## Work instruction
Scan the material below and copy every line holding the word "batch".

## Source data
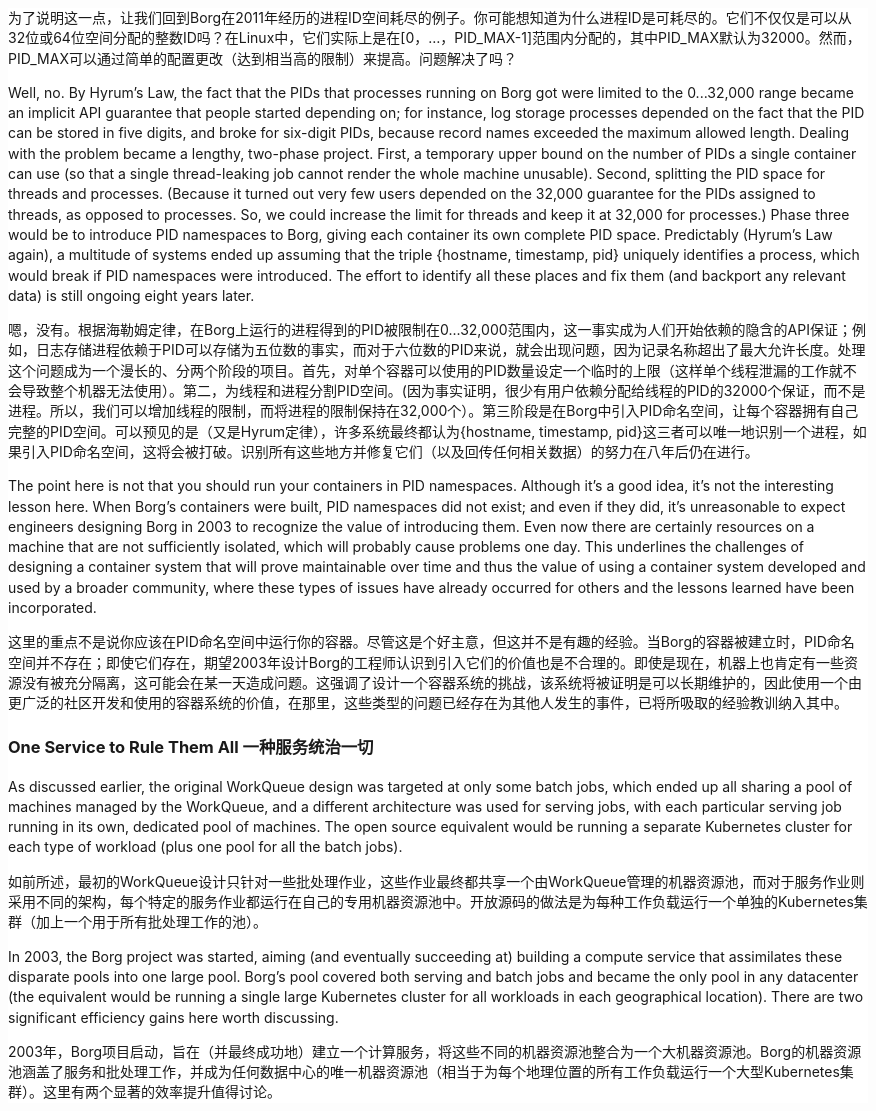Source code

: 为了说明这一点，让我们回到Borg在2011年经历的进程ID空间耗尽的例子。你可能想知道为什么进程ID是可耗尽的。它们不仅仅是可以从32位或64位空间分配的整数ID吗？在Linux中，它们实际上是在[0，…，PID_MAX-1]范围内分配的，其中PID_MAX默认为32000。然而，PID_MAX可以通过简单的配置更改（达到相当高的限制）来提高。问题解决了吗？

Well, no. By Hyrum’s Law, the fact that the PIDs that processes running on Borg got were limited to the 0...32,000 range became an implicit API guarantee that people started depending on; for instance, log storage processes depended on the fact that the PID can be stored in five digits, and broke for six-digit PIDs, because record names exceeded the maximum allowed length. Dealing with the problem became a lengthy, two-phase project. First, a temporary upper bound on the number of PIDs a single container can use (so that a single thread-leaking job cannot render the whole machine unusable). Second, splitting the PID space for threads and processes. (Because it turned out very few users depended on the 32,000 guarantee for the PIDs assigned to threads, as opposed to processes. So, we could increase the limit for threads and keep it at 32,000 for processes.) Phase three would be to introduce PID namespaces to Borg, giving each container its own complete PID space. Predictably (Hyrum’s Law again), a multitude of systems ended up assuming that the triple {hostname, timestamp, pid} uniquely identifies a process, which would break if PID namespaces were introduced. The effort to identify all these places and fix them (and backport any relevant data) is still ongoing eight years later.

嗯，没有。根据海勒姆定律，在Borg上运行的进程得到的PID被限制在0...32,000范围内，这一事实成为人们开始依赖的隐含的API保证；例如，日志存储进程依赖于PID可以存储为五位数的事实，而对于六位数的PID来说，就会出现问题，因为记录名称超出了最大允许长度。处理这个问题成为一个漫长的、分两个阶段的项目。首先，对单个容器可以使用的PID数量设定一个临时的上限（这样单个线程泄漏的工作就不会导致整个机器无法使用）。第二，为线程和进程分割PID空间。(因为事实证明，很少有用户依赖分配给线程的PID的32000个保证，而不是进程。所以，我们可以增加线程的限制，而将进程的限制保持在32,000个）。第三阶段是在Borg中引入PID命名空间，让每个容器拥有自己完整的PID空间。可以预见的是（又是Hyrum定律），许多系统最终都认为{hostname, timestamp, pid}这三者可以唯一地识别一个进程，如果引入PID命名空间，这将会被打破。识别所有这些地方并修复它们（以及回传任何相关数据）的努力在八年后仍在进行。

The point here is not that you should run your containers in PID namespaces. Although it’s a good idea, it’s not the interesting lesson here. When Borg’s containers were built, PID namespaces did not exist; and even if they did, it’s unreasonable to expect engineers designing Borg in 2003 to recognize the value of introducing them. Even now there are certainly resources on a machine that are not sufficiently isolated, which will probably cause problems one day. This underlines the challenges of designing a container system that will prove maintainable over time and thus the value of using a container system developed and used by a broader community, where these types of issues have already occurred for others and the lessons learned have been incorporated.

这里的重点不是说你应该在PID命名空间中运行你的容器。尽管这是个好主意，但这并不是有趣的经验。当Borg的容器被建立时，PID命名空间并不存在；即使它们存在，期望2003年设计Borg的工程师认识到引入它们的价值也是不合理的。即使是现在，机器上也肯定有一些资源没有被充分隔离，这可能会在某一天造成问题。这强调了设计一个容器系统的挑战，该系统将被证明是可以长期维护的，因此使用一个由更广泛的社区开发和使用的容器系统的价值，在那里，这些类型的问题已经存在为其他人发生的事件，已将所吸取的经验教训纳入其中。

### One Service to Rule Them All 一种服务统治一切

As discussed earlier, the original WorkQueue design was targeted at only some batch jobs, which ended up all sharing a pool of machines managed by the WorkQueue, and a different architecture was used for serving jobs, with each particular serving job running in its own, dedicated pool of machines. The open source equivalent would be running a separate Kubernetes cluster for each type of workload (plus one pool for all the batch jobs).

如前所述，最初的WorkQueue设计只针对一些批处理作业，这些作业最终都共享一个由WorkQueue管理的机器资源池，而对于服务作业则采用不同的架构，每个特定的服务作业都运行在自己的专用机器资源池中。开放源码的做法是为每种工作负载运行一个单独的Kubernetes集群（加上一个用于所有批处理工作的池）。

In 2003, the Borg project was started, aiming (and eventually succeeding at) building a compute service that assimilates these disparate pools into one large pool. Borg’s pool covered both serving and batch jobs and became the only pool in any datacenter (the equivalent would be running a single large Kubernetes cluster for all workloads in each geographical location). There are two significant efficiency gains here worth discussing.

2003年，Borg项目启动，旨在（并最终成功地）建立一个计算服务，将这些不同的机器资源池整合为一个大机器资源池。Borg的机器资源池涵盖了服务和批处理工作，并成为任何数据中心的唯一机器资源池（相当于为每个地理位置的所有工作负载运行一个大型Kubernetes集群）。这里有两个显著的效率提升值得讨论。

---

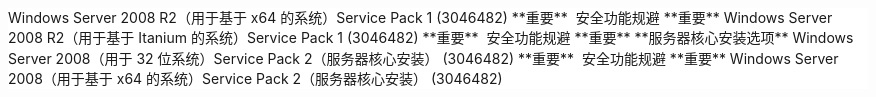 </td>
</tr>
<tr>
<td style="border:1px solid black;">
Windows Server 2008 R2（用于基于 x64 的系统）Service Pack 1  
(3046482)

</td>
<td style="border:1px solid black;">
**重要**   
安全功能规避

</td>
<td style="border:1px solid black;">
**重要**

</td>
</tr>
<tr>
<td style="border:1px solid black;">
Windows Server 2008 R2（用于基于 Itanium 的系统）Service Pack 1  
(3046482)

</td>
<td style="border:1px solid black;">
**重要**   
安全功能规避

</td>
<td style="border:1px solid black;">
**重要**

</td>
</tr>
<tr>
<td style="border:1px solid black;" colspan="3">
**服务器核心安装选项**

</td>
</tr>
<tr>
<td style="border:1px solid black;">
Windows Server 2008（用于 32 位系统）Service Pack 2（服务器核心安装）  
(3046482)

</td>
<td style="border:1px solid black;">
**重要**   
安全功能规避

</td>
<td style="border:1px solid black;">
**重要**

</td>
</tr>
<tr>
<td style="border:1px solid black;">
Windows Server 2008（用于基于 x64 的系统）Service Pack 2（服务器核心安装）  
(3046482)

## Output for this task
As discussed earlier, the original WorkQueue design was targeted at only some batch jobs, which ended up all sharing a pool of machines managed by the WorkQueue, and a different architecture was used for serving jobs, with each particular serving job running in its own, dedicated pool of machines. The open source equivalent would be running a separate Kubernetes cluster for each type of workload (plus one pool for all the batch jobs).
In 2003, the Borg project was started, aiming (and eventually succeeding at) building a compute service that assimilates these disparate pools into one large pool. Borg’s pool covered both serving and batch jobs and became the only pool in any datacenter (the equivalent would be running a single large Kubernetes cluster for all workloads in each geographical location). There are two significant efficiency gains here worth discussing.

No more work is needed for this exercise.